许伯容略微思考,随后越执就打断了他的话。
“且不论皇权,单一个权字便足以让人为它痴狂,可若有了权又该如何?”
“承业,若有朝一日你大权在握,你是否还能秉持初心?”
越执低头却不是心虚,恰恰相反,他敢拍着胸口告诉许伯容他能。
可他不能那样说。
出了阿孜部约莫半日就到了安交,只是入城所见却不是孤城一座,城门有重兵把守,越执有些担心无法通过,但见许伯容仍旧是一副从容不迫的模样后也就将心放了一半。
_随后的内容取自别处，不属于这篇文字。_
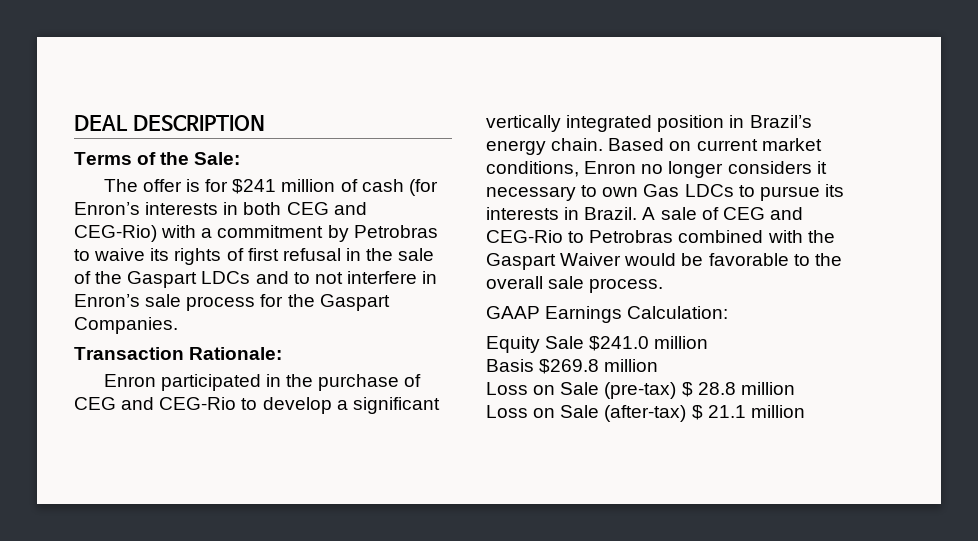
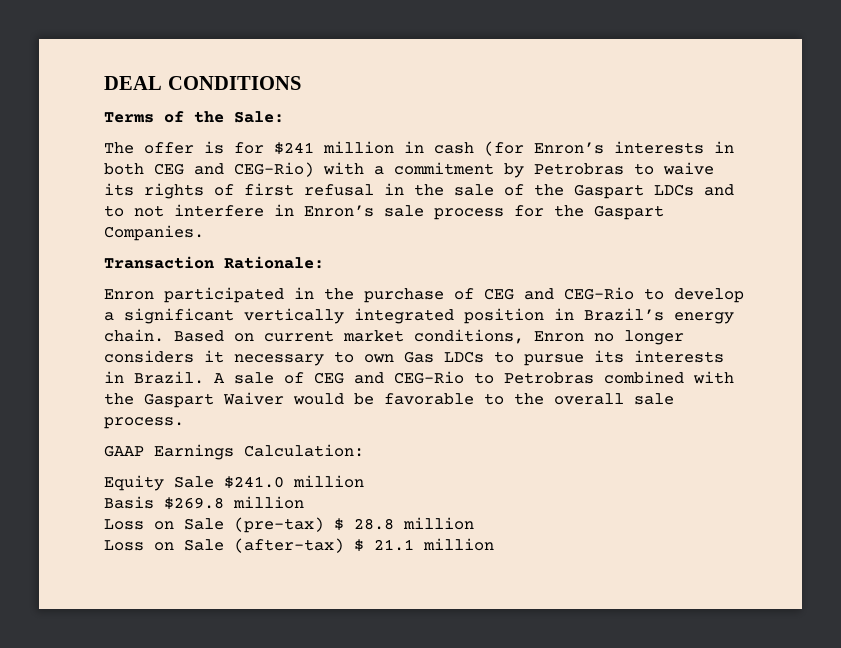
[132,115,265,131] DESCRIPTION -> [167,76,301,90] CONDITIONS
[340,179,358,192] of -> [404,141,424,153] in

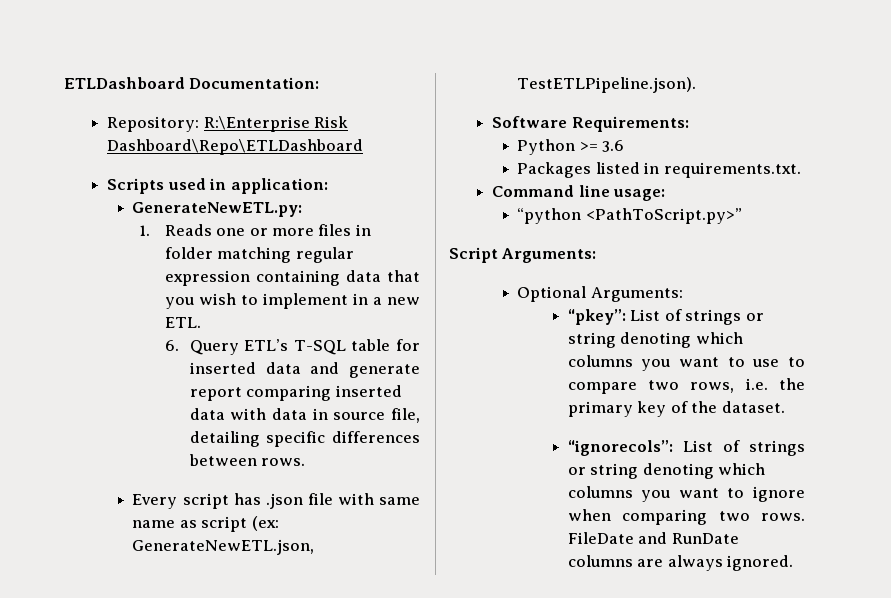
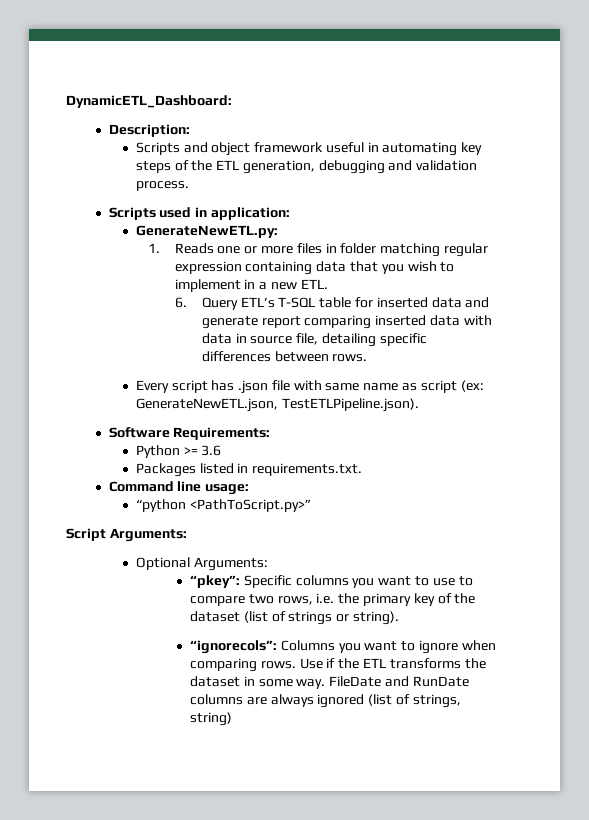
[64,77,320,89] [107,116,349,132] [107,139,364,155] ETLDashboard Documentation: // Repository: R:\Enterprise Risk Dashboard\Repo\ETLDashboard -> [66,95,232,108] [108,124,190,137] [135,142,483,156] [135,160,478,174] [135,181,189,191] DynamicETL_Dashboard: // Description: // Scripts and object framework useful in automating key steps of the ETL generation, debugging and validation process.
[630,309,764,325] [567,332,743,348] List of strings or string denoting which -> [243,575,292,588] Specific
[721,401,785,413] [567,440,805,456] [567,463,766,479] [567,486,633,498] dataset. // “ignorecols”: List of strings or string denoting which columns -> [190,611,399,625] [190,640,335,654] dataset (list of strings or string). // “ignorecols”: Columns
[718,511,805,521] two rows. -> [260,658,486,669] [190,676,326,689] rows. Use if the ETL transforms the dataset in some way.
[727,555,794,571] ignored. -> [317,694,461,708] [190,712,233,726] ignored (list of strings, string)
他不知许伯容试了什么手段,入城时守卫竟似没有看见他们这浩浩荡荡一行人似的。
“这是发生了什么?”
他们在城中找了客栈,伙计将马匹牵去马厩时越执悄悄拉住了他的衣角。
“小二小二,安交怎么会有这么多人?”
伙计看越执小,没太在意他,可越执却向他塞了块硬物,伙计只低头看了看蜡黄的面上便立刻堆满了笑容,他先探看四周随后将越执拉至角落处。
“都是逃难的。”
伙计从怀里掏出一把花生来,看了看越执越执见了直摇头,那伙计便将花生尽数塞入嘴中,拍了拍手掌心在胸口擦了擦,又拉着越执坐下,待嘴里花生悉数进了肚才心满意足的舔舔唇摆出一副要说书的架势。